Employers can also propose employees taking twice as much annual leave at half pay, however, these requests must not result in the employee’s leave balance falling below two weeks.
These requests must also be reasonable and employers must have information to support a reasonable belief that such a course of action is necessary “to continue the employment of one or more employees”.
Workers which take leave at half pay accrue leave entitlements as if the direction had not been given.
Who enforces all this? And what if a business breaks the rules?
The legislation provides for Fair Work Commission (FWC) oversight of arrangements outlined in the JobKeeper package.
Workers which suspect their employers have broken the rules in relation to stand down, duties or annual leave provisions in the new laws are entitled to take their case to the FWC, which can lead to arbitration.
In cases where workers and employers can not come to an agreement about directions outlined in the JobKeeper laws, the FWC will also be available to settle those disputes with orders as it considers appropriate.
The Fair Work Ombudsman will also be able to use its powers to investigate suspected contraventions of JobKeeper law.
JobKeeper powers are subject to typical workplace protections, including unfair dismissal and taking adverse action against JobKeeper recipient employees for their reasonable refusal to accept an agreement is also prohibited.

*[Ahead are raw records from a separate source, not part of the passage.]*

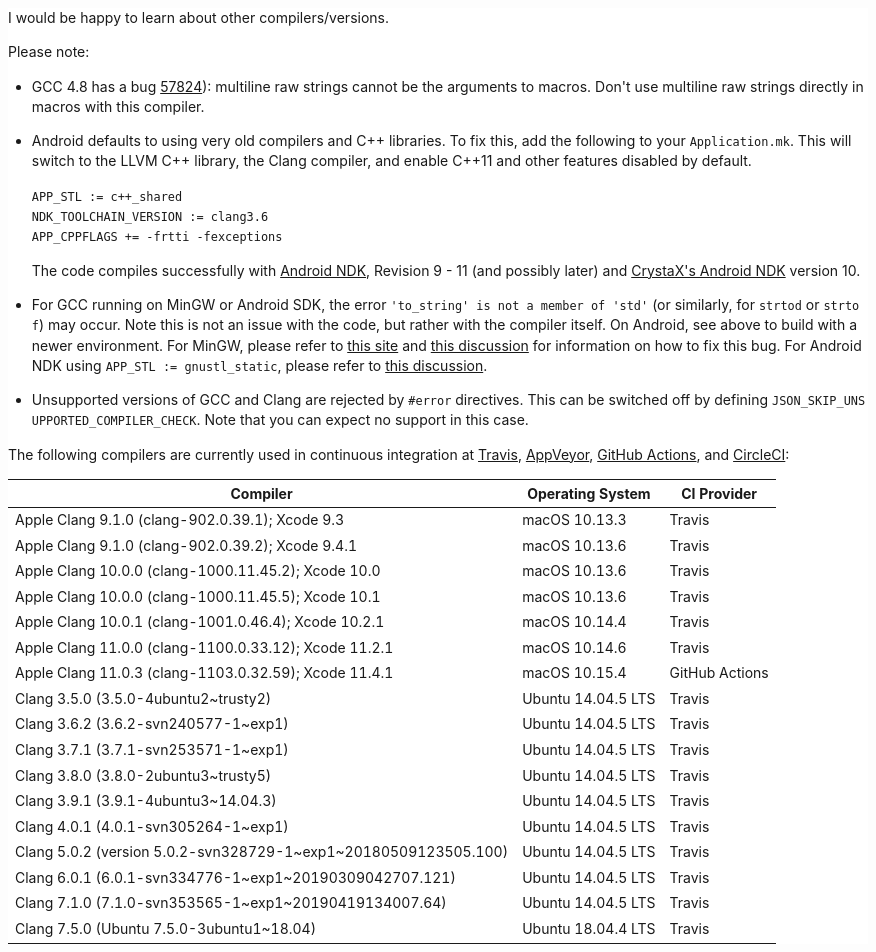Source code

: I would be happy to learn about other compilers/versions.

Please note:

- GCC 4.8 has a bug [57824](https://gcc.gnu.org/bugzilla/show_bug.cgi?id=57824)): multiline raw strings cannot be the arguments to macros. Don't use multiline raw strings directly in macros with this compiler.
- Android defaults to using very old compilers and C++ libraries. To fix this, add the following to your `Application.mk`. This will switch to the LLVM C++ library, the Clang compiler, and enable C++11 and other features disabled by default.

    ```
    APP_STL := c++_shared
    NDK_TOOLCHAIN_VERSION := clang3.6
    APP_CPPFLAGS += -frtti -fexceptions
    ```

    The code compiles successfully with [Android NDK](https://developer.android.com/ndk/index.html?hl=ml), Revision 9 - 11 (and possibly later) and [CrystaX's Android NDK](https://www.crystax.net/en/android/ndk) version 10.

- For GCC running on MinGW or Android SDK, the error `'to_string' is not a member of 'std'` (or similarly, for `strtod` or `strtof`) may occur. Note this is not an issue with the code,  but rather with the compiler itself. On Android, see above to build with a newer environment.  For MinGW, please refer to [this site](http://tehsausage.com/mingw-to-string) and [this discussion](https://github.com/nlohmann/json/issues/136) for information on how to fix this bug. For Android NDK using `APP_STL := gnustl_static`, please refer to [this discussion](https://github.com/nlohmann/json/issues/219).

- Unsupported versions of GCC and Clang are rejected by `#error` directives. This can be switched off by defining `JSON_SKIP_UNSUPPORTED_COMPILER_CHECK`. Note that you can expect no support in this case.

The following compilers are currently used in continuous integration at [Travis](https://travis-ci.org/nlohmann/json), [AppVeyor](https://ci.appveyor.com/project/nlohmann/json), [GitHub Actions](https://github.com/nlohmann/json/actions), and [CircleCI](https://circleci.com/gh/nlohmann/json):

| Compiler                                                        | Operating System   | CI Provider    |
|-----------------------------------------------------------------|--------------------|----------------|
| Apple Clang 9.1.0 (clang-902.0.39.1); Xcode 9.3                 | macOS 10.13.3      | Travis         |
| Apple Clang 9.1.0 (clang-902.0.39.2); Xcode 9.4.1               | macOS 10.13.6      | Travis         |
| Apple Clang 10.0.0 (clang-1000.11.45.2); Xcode 10.0             | macOS 10.13.6      | Travis         |
| Apple Clang 10.0.0 (clang-1000.11.45.5); Xcode 10.1             | macOS 10.13.6      | Travis         |
| Apple Clang 10.0.1 (clang-1001.0.46.4); Xcode 10.2.1            | macOS 10.14.4      | Travis         |
| Apple Clang 11.0.0 (clang-1100.0.33.12); Xcode 11.2.1           | macOS 10.14.6      | Travis         |
| Apple Clang 11.0.3 (clang-1103.0.32.59); Xcode 11.4.1           | macOS 10.15.4      | GitHub Actions |
| Clang 3.5.0 (3.5.0-4ubuntu2~trusty2)                            | Ubuntu 14.04.5 LTS | Travis         |
| Clang 3.6.2 (3.6.2-svn240577-1~exp1)                            | Ubuntu 14.04.5 LTS | Travis         |
| Clang 3.7.1 (3.7.1-svn253571-1~exp1)                            | Ubuntu 14.04.5 LTS | Travis         |
| Clang 3.8.0 (3.8.0-2ubuntu3~trusty5)                            | Ubuntu 14.04.5 LTS | Travis         |
| Clang 3.9.1 (3.9.1-4ubuntu3~14.04.3)                            | Ubuntu 14.04.5 LTS | Travis         |
| Clang 4.0.1 (4.0.1-svn305264-1~exp1)                            | Ubuntu 14.04.5 LTS | Travis         |
| Clang 5.0.2 (version 5.0.2-svn328729-1~exp1~20180509123505.100) | Ubuntu 14.04.5 LTS | Travis         |
| Clang 6.0.1 (6.0.1-svn334776-1~exp1~20190309042707.121)         | Ubuntu 14.04.5 LTS | Travis         |
| Clang 7.1.0 (7.1.0-svn353565-1~exp1~20190419134007.64)          | Ubuntu 14.04.5 LTS | Travis         |
| Clang 7.5.0 (Ubuntu 7.5.0-3ubuntu1~18.04)                       | Ubuntu 18.04.4 LTS | Travis         |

Failure to comply with the rules surrounding JobKeeper powers carries a $12,600 fine for individuals and a $63,000 fine for a corporation.

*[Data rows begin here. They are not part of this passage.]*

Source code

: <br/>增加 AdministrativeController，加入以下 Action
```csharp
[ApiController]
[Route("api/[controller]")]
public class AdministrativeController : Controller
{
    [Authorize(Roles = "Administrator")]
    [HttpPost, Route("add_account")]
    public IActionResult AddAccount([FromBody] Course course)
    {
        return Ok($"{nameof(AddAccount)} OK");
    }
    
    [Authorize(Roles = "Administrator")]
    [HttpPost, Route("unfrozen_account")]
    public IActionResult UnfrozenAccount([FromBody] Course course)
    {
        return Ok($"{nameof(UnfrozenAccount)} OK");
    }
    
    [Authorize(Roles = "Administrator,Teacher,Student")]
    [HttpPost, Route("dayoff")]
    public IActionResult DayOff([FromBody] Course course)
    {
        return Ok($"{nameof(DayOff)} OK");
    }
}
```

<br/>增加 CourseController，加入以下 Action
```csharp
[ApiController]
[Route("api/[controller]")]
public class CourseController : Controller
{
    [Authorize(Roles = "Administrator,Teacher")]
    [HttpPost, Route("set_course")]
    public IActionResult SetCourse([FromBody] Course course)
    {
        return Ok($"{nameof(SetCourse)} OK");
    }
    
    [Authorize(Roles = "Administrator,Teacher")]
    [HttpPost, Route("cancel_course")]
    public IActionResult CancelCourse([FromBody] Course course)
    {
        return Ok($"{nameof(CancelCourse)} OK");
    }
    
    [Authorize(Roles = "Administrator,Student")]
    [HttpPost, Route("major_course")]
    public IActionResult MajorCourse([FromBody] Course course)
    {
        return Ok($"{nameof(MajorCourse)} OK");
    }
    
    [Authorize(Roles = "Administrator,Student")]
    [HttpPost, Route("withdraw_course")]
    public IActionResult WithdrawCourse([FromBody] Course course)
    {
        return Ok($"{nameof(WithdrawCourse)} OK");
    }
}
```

Here are the no-nos attached to these new civil penalties outlined in the JobKeeper law specifically:
- Failure to comply with an FWC order related to JobKeeper directions;
- Failure to pay a worker the greater of their normal wage or the JobKeeper subsidy;
- Reducing the hourly rate of pay of an employee as a result of a JobKeeper direction; and
- Failure to consider or unreasonably refuse a request from an employee working reduced hours for secondary employment or training.
However, there are much tougher penalties for firms which give JobKeeper directions they know aren’t authorised by the new provisions (detailed above). These fines could be as high as $126,000 for an individual or $630,000 for a corporation.
The commissioner of taxation is also allowed to penalise businesses for defrauding the tax office in relation to JobKeeper payments, or otherwise not playing by the rules.
Businesses which defraud the ATO in relation to JobKeeper payments could be on the hook for criminal as well as civil penalties.
This includes cases where the ATO has overpaid a particular firm, either because a mistake was made or the material provided to the ATO was false or misleading.
The ATO has broad powers under the new laws to claw back funds which it deems were improperly paid.
False or misleading statements could cost a business up to 75% of the amount they were overpaid as a result of the false information, on top of back payments.
Making false or misleading statements to taxation officers can also carry a prison sentence of up to 12 months, while obtaining financial advantage by defrauding the ATO carries a possible prison term of 10 years.
Under the JobKeeper laws, the Treasurer has been empowered to make rules relating to reviews of ATO decisions.